### Record set ###

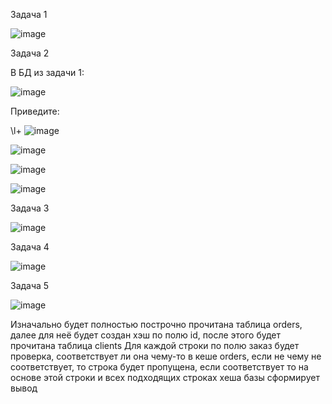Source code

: Задача 1

![image](https://github.com/inyushov/devops-netology/assets/127683348/7d39b1e7-256b-4b7f-b8c4-c336f1ed1405)
  
Задача 2

В БД из задачи 1:

![image](https://github.com/inyushov/devops-netology/assets/127683348/cba18862-ee6c-48ee-849d-cf1857a34353)

Приведите:

\l+
![image](https://github.com/inyushov/devops-netology/assets/127683348/6b86fad8-b5f0-451a-a87f-62460691126b)


![image](https://github.com/inyushov/devops-netology/assets/127683348/d9b655a3-711d-468d-a5c5-4866fda6546f)


![image](https://github.com/inyushov/devops-netology/assets/127683348/d0395851-6956-4827-9df1-fecaf1115e67)


![image](https://github.com/inyushov/devops-netology/assets/127683348/17bd8606-089e-402d-8f0b-40fd105c1b32)

Задача 3 

![image](https://github.com/inyushov/devops-netology/assets/127683348/0843af45-d569-4e7e-99bf-ea312d3ebae3)

Задача 4

![image](https://github.com/inyushov/devops-netology/assets/127683348/4799534f-5b09-4046-bbf3-3dd8652a6985)

Задача 5

![image](https://github.com/inyushov/devops-netology/assets/127683348/9853af72-d273-4970-9c1b-8a9948ba1f1d)

Изначально будет полностью построчно прочитана таблица orders, далее для неё будет создан хэш по полю id, после этого будет прочитана таблица clients
Для каждой строки по полю заказ будет проверка, соответствует ли она чему-то в кеше orders, если не чему не соответствует, то строка будет пропущена, если соответствует то на основе этой строки и всех подходящих строках хеша базы сформирует вывод







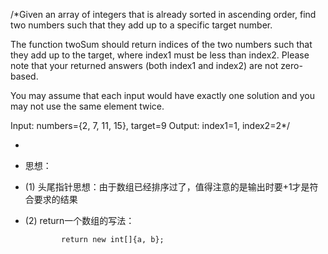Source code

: /*Given an array of integers that is already sorted in ascending order, find two numbers such that they add up to a specific target number.

  The function twoSum should return indices of the two numbers such that they add up to the target, where index1 must be less than index2. Please note that your returned answers (both index1 and index2) are not zero-based.

  You may assume that each input would have exactly one solution and you may not use the same element twice.

  Input: numbers={2, 7, 11, 15}, target=9
  Output: index1=1, index2=2*/



 
* 
* 思想：

* (1) 头尾指针思想：由于数组已经排序过了，值得注意的是输出时要+1才是符合要求的结果

* (2) return一个数组的写法：

              return new int[]{a, b};
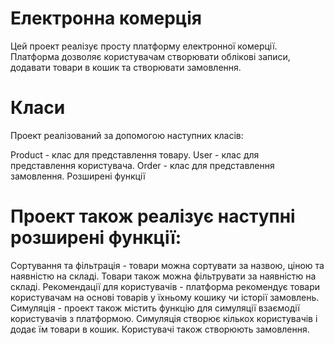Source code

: 
# Електронна комерція
Цей проект реалізує просту платформу електронної комерції. Платформа дозволяє користувачам створювати облікові записи, додавати товари в кошик та створювати замовлення.

# Класи
Проект реалізований за допомогою наступних класів:

Product - клас для представлення товару.
User - клас для представлення користувача.
Order - клас для представлення замовлення.
Розширені функції
# Проект також реалізує наступні розширені функції:

Сортування та фільтрація - товари можна сортувати за назвою, ціною та наявністю на складі. Товари також можна фільтрувати за наявністю на складі.
Рекомендації для користувачів - платформа рекомендує товари користувачам на основі товарів у їхньому кошику чи історії замовлень.
Симуляція - проект також містить функцію для симуляції взаємодії користувачів з платформою. Симуляція створює кількох користувачів і додає їм товари в кошик. Користувачі також створюють замовлення.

###

Task to complete »
Select each of the lines above that contains the word "будет".

Written response »
Изначально будет полностью построчно прочитана таблица orders, далее для неё будет создан хэш по полю id, после этого будет прочитана таблица clients
Для каждой строки по полю заказ будет проверка, соответствует ли она чему-то в кеше orders, если не чему не соответствует, то строка будет пропущена, если соответствует то на основе этой строки и всех подходящих строках хеша базы сформирует вывод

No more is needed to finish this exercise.